Я обратил внимание, что на руках у нее розовые перчатки, совсем как в 1940 году. Некоторое время мы шли молча, потом она спросила, по-прежнему ли я работаю в еженедельнике «Светоч».
Я кивнул и рассказал, что планируется обновление журнала.
— Давно пора! — усмехнулась девушка.
Я почувствовал себя школьником, которому сделали выговор. Когда показался зеленый угловой дом, Хильдюр снова нарушила тягостное молчание, спросила, живу ли я на улице Аусвадлагата.
— Да, — ответил я.
Откуда она знает мой адрес? Помнить его она не могла. Вероятно, кто-то из одноклассников, знавший дочерей Бьярдни Магнуссона, упомянул о нем.
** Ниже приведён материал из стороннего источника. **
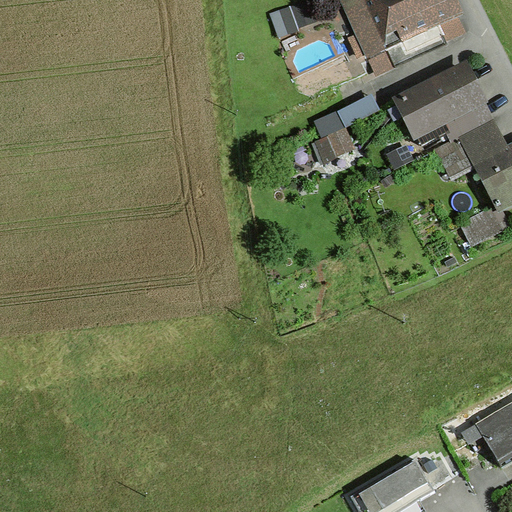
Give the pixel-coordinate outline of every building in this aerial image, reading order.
[(451,18),(456,16),(448,0),(366,0),(362,2),(361,0),(341,0),(366,55),(382,47),(391,67),(444,44),(434,25),(451,18)] [(293,8),(270,15),(275,32),(284,29),(282,21),(296,17),(293,8)] [(487,124),(460,70),(396,103),(418,148),(447,134),(451,142),(458,138),(487,124)] [(499,147),(487,124),(458,138),(493,207),(458,225),(468,244),(497,230),(496,228),(503,221),(498,211),(511,204),(511,146),(495,155),(493,151),(499,147)] [(340,131),(326,137),(332,150),(346,145),(340,131)] [(409,161),(405,153),(393,158),(398,167),(409,161)] [(487,443),(484,444),(495,462),(511,452),(511,404),(479,424),(488,438),(485,440),(487,443)] [(431,494),(411,459),(346,496),(354,511),(421,511),(416,502),(431,494)]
Она подтвердила мое предположение насчет дочерей Бьярдни-вербовщика, как она выразилась.
— Он же управляющий, — сказал я.
— А еще его зовут Вербовщиком. Вербовщиком голосов. Может быть, это некрасиво, как по-твоему?
В ее безучастном, даже тусклом голосе вдруг проскользнула ирония. Я так удивился, что не мог вымолвить ни слова. Да, действительно, с приближением выборов Бьярдни Магнуссон всегда становился вербовщиком голосов и запускал свои должностные обязанности. Но мне не хотелось ни насмехаться над моим квартирным хозяином, ни критиковать его за занятость общенародными делами. «Дочери Бьярдни-вербовщика»… не было ли в ее голосе издевки или какого-то иного оттенка? Может, я ослышался?